Manfred Hampl (m-hampl) said : #4

"I applied additional steps. No positive result."
It seems that you didn't apply the important additional step (changing the repository server to "old-releases.ubuntu.com")

BUT:
It is irrelevant, because there is no i386 (=32bit) version of Ubuntu 20.04 any more, just an amd64 (=64bit) version, and there is no possibility to upgrade from your current 32bit version to a 64bit version.

This requires a new install in any case.

Navin Talati (n-m-talati) said : #5

Thanks Sirs for #3 & #4.

You are right the ONLY fresh install will be the best and probably even possible. So I will follow that route only.

My existing O.S. (Ubuntu 15.10) is on a HDD having 3 partitions. TWO (2 nd & 3 rd) of them are of DATA only. On ONE (1 st) is occupied by the O.S.
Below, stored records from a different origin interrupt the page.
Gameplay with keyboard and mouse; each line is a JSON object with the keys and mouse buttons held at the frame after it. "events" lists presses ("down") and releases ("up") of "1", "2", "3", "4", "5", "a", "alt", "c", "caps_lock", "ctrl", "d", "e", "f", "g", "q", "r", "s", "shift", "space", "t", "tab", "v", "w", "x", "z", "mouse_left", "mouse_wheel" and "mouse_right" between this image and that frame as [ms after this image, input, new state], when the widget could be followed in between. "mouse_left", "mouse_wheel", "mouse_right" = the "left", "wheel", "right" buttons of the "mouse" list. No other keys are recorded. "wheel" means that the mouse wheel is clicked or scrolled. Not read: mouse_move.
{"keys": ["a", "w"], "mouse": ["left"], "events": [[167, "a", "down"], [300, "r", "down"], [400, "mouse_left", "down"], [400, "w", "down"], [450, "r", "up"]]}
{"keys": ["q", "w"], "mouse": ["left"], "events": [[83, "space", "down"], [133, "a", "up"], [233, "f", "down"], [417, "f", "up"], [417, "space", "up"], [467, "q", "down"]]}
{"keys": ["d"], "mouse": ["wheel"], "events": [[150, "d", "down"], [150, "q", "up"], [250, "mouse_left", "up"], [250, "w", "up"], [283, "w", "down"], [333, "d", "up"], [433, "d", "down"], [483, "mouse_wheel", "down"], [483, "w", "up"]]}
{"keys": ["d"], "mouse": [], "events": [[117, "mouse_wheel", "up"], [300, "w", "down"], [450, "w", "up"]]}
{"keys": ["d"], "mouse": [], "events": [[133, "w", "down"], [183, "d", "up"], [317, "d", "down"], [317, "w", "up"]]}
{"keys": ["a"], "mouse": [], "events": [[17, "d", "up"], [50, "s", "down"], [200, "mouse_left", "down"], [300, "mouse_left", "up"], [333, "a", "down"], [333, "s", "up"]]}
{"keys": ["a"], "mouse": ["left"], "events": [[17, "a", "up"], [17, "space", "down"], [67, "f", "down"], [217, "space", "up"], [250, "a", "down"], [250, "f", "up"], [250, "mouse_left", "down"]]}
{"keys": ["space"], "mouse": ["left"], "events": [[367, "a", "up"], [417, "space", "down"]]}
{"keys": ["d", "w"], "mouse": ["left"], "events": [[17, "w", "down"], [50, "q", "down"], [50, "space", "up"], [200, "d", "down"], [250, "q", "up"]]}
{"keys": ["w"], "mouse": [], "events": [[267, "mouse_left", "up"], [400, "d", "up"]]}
As far as I remember, the OS is installed along /boot, /, /home and Swap internal partitions.

Could you please guide me how safely can I install a Fresh 20.04 LTS in that without touching DATA partitions?

Thanks.
Navin Talati / 12-01-2021

You'd need to use the "something else" option. Delete the non home partitions then recreate them. Set the current file system used as /home to be mounted as such but NOT be formatted. This should be OK.

Obviously run a final full backup before you start this in case of catastrophe. You can then easily restore the data.

Caution though, old configuration files for newer versions of applications may cause issues but you can wipe them as you go if you see issues

Manfred Hampl (m-hampl) said : #7

When installing a new Ubuntu system you will be asked how to format the hard disk (e.g. delete everything and use the full disk).
If you want to preserve the current /home, /boot and swap partitions, you have to select "something else" in that dialogue and then manually re-allocate the existing partitions in the same way as they currently are.

Due to the fact that any wrong key press (or mouse click) can lead to data loss, I strongly recommend creating backup copies of all your useful files to another medium, to enable restoring in case that something goes wrong.